Breast pump makers are having a hard time keeping pumps on the shelves thanks to a small provision in President Obama’s healthcare act, which took effect Jan.1, that requires insurance companies to cover breast pumps at no cost to the patient.
The provision also covers visits to lactation consultants at no cost to the patient! (Hooray!)
“We’re getting a lot of calls from prospective mothers and new mothers,” said Bruce Frishman, president of New Hampshire Pharmacy and Medical Equipment, a supplier based in the District. “We’ve started stocking a lot more pumps that would be purchased through insurance.”
“Yummy Mummy, a New York boutique that specializes in breast pumps and accessories, is in the process of acquiring a warehouse and call center to accommodate the increased demand.”
“I have three employees taking calls right now,” owner Amanda Cole said. “We’re still in the stage where we’re figuring out how to add fax machines and phone lines. It’s all very new to us.”…
“The government does not bear the costs of providing breast pumps. Instead, insurers will have to pay for the new benefit, likely with a slight increase to the premiums they charge their members.
“Administrators of insurance plans still have questions about how to best implement the rule. No state has ever required insurance companies to cover the benefit, although Louisiana did convene a study panel on the issue in 2002, according to the National Center for State Legislatures.”
(There are lots of ins and outs on this law and how insurance companies are handling it so please read the full story on The Washington Post site if you’re a mom who may be able to take advantage of these benefits.)
The law does not specify whether insurance companies must cover certain brands or types of pumps. It only states that health plans should pay for “the costs of renting breastfeeding equipment” in conjunction with each birth.
But the rental pumps are often larger and more expensive so some insurance companies like UnitedHealthcare are offering women the option of buying a personal pump instead.

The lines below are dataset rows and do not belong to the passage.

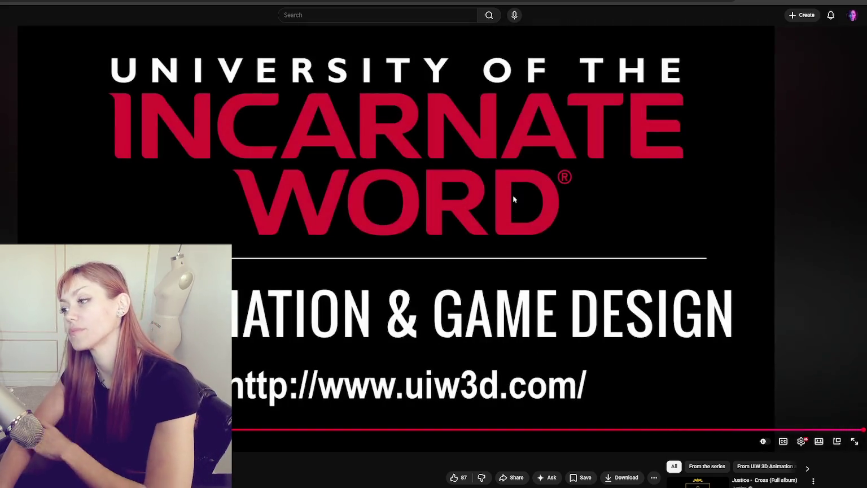
- Pause the tutorial on its University of the Incarnate Word closing card
left_click(513, 199)
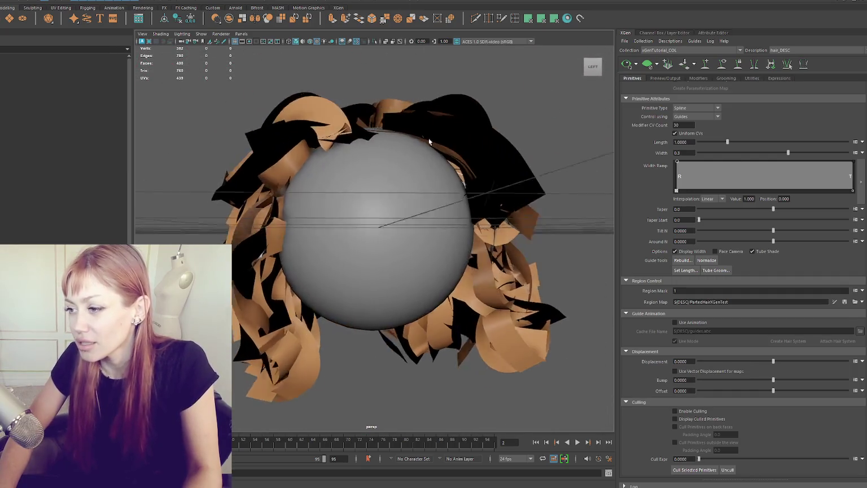
- Set the hair's Modifier CV Count to 20, inspect the result, and bring up the YouTube tutorial
left_click_drag(458, 136, 499, 145, "alt")
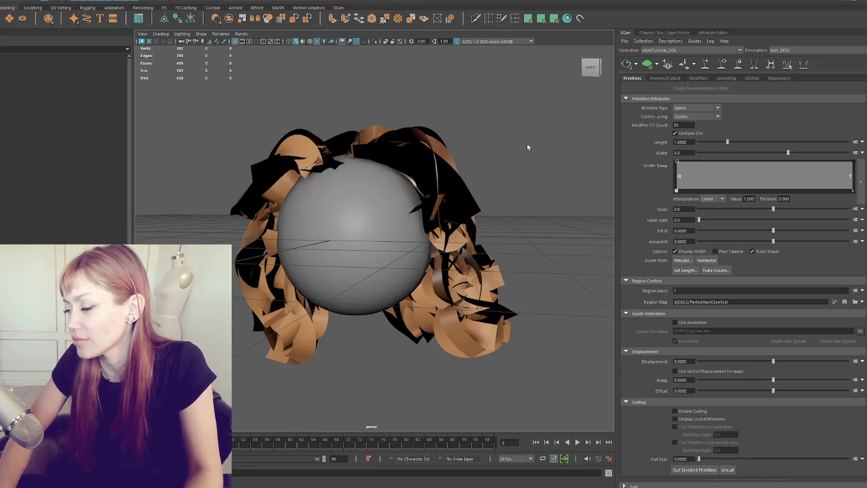
right_click_drag(527, 145, 584, 147, "alt")
type("20")
key("Return")
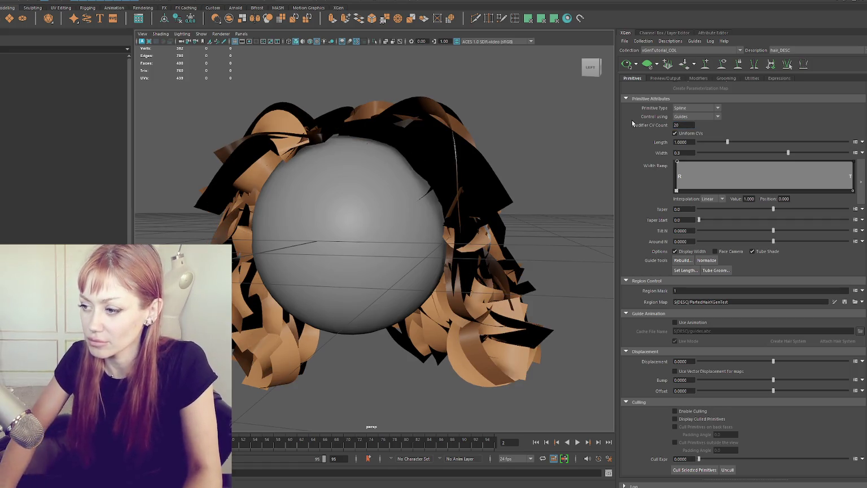
mouse_move(569, 146)
left_mouse_down("alt")
mouse_move(431, 193)
mouse_move(382, 184)
mouse_move(397, 189)
mouse_move(533, 131)
left_mouse_up("alt")
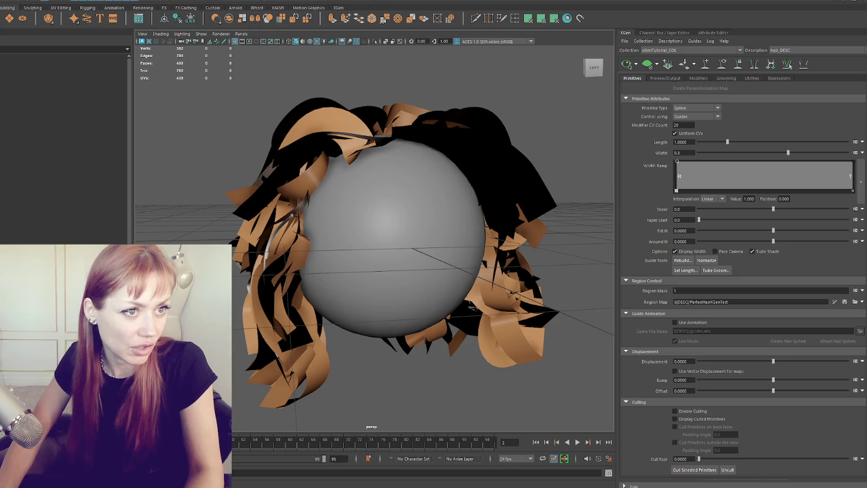
key("alt+Tab")
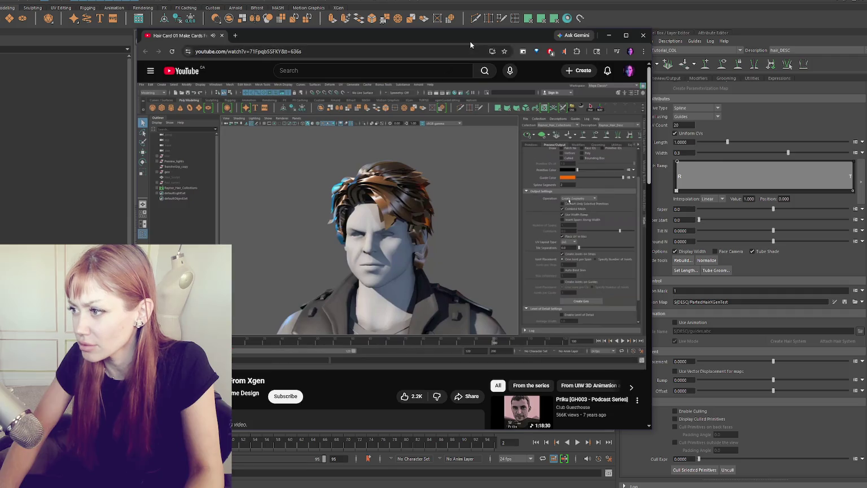
- Leave the tutorial's geometry-output frame and return to the Maya hair scene
key("alt+Tab")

The article states that insurance companies are now recruiting lactation consultants to join their networks so they can abide by the law and cover their customers who need lactation help.
However, many lactation consultants don’t want to be covered by insurance because the payouts tend to be less than what they would normally charge.
You all know that I am huge supporter of women nursing when possible, and I am so glad this law helps women establish their breastfeeding with free (but invaluable) lactation support!
While nursing my three babies, I made many calls to Piedmont Hospital’s lactation consultant Julie Duncan. She was wonderful to have in your corner, but had Piedmont not provided her help for free I don’t think I could have afforded her help. I am glad that women won’t have to make that choice and can get assistance when they need it.
And by providing breast pumps, mothers can return to work and continue providing milk to their babies (and not have their breasts get infected if they suddenly stopped nursing).
Have you gotten your free breast pump yet? Has your insurance covered your lactation consultation? Did you know you had a right to these things? Will you use these benefits in the future?
Do you think these two items will increase the rate of breastfeeding and the percent of women who stay with it?
Are you outraged and don’t think insurance should cover lactation consultants or breast pumps?